## Your task
Pull out every line of the data that contains the word "edital", matching case exactly.

--- Available data ---

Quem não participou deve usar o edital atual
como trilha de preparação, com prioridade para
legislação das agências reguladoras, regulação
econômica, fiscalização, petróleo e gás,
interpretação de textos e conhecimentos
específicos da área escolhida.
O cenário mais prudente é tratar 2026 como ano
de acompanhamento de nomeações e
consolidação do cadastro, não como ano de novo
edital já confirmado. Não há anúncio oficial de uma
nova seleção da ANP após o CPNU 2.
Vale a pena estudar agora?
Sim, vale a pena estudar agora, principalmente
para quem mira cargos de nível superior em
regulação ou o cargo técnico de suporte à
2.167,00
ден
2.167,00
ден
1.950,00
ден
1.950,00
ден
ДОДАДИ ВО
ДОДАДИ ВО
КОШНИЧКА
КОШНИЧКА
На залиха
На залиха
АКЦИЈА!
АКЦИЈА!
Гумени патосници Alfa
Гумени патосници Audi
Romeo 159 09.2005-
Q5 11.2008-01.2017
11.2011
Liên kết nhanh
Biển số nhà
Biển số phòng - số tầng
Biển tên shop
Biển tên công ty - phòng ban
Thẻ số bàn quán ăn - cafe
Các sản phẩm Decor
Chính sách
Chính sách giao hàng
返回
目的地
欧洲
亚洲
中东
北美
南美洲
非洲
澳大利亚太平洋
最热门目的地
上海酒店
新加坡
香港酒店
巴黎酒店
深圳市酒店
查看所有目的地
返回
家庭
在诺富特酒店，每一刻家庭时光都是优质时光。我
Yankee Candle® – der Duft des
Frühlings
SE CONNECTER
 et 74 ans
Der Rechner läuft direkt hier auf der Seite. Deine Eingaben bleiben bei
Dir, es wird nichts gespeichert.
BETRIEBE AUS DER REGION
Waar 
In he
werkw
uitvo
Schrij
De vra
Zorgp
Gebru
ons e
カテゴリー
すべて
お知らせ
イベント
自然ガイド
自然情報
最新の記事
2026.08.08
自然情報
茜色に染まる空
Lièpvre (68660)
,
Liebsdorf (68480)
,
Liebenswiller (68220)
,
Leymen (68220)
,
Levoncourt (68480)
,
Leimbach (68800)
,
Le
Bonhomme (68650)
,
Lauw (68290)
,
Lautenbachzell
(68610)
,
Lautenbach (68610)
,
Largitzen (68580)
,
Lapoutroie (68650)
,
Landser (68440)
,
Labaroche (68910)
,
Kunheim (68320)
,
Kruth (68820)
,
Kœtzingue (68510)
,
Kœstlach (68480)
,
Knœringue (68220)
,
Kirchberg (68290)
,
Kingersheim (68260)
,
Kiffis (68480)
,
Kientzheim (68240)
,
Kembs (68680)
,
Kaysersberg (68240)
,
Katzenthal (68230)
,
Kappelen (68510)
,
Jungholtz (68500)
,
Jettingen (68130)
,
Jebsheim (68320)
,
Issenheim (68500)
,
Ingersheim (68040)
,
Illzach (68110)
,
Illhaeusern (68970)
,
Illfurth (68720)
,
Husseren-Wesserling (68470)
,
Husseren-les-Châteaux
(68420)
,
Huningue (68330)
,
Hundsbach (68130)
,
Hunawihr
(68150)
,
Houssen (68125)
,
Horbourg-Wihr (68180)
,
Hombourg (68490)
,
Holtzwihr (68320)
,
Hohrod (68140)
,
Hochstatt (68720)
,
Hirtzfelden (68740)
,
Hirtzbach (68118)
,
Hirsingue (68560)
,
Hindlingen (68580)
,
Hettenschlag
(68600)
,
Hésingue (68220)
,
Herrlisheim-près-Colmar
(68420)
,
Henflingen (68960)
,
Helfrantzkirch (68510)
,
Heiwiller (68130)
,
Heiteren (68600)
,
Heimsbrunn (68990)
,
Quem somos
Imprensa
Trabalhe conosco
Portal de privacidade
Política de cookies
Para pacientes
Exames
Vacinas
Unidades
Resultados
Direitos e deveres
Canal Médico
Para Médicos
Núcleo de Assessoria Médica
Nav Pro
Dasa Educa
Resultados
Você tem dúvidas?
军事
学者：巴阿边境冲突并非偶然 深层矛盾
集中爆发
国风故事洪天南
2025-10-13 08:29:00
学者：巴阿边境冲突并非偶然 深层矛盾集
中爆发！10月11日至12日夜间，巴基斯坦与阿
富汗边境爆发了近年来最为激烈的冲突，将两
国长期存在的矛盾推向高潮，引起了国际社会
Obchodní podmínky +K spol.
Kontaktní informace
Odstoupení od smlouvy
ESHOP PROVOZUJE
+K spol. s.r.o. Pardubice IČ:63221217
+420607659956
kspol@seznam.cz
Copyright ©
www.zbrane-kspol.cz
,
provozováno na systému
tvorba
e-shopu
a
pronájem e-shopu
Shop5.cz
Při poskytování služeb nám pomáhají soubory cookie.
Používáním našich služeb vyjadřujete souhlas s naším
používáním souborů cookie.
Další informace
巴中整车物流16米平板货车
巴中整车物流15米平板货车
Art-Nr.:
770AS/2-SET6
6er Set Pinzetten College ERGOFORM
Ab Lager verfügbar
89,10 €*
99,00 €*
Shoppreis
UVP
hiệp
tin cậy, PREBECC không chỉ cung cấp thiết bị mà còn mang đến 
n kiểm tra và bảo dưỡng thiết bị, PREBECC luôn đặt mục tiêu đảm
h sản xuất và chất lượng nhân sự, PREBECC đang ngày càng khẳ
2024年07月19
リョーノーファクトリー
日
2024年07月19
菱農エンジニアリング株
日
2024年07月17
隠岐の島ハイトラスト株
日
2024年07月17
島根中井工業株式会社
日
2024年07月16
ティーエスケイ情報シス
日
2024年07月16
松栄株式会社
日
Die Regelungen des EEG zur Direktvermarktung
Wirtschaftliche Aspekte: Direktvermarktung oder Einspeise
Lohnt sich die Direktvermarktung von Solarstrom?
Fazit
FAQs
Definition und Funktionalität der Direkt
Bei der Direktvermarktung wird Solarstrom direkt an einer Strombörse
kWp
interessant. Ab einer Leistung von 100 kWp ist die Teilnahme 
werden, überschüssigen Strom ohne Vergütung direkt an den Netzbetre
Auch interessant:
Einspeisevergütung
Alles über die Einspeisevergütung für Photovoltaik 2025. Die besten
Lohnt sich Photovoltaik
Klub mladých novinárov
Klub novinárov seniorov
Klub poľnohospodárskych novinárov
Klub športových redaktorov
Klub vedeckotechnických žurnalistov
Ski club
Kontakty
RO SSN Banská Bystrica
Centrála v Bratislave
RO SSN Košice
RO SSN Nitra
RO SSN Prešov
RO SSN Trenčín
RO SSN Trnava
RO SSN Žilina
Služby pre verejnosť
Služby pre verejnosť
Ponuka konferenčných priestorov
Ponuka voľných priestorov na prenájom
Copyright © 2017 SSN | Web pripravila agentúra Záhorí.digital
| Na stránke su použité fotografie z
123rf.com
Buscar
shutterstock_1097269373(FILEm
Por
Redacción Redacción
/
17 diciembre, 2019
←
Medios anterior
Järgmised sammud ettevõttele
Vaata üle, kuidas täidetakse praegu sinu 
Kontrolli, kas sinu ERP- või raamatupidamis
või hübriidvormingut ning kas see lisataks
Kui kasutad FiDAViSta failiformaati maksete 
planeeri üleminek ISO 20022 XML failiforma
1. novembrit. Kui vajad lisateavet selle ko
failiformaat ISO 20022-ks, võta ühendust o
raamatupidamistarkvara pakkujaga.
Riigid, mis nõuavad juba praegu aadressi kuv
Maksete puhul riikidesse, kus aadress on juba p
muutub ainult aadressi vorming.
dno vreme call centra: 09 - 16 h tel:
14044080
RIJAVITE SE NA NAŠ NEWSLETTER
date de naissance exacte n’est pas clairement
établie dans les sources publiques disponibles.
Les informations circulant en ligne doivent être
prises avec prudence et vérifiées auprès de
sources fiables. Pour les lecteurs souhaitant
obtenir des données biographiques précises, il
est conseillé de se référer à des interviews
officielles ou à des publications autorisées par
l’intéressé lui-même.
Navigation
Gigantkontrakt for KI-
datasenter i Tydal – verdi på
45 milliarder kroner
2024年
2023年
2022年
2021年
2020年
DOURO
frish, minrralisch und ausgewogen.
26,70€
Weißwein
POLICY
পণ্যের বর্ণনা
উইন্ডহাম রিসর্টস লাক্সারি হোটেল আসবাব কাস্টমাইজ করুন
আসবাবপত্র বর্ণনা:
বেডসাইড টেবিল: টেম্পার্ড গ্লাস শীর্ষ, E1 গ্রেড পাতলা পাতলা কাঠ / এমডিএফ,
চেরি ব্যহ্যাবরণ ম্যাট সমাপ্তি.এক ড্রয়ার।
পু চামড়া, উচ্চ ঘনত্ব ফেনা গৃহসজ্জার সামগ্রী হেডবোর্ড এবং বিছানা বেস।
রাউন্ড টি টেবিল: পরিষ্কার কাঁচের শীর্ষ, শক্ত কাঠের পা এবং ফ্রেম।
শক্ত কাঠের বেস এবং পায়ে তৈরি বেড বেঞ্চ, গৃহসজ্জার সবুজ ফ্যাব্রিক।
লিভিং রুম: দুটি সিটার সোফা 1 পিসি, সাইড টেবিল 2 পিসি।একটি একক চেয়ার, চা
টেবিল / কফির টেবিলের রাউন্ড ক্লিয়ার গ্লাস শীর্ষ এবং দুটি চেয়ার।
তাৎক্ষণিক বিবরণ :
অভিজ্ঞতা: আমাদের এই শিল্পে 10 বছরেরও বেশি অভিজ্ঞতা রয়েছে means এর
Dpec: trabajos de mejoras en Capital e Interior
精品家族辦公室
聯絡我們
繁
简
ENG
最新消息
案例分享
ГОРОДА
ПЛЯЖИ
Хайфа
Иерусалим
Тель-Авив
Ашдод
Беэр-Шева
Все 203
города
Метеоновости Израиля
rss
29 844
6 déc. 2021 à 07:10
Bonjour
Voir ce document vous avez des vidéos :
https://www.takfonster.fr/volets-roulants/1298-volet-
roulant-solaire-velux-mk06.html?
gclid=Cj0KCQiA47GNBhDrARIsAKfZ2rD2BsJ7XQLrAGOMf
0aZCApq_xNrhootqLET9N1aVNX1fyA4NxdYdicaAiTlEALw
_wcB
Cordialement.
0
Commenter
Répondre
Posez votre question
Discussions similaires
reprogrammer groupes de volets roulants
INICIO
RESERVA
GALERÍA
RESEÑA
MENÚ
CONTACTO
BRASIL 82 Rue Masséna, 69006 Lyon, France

---

## Written answer
Quem não participou deve usar o edital atual
edital já confirmado. Não há anúncio oficial de uma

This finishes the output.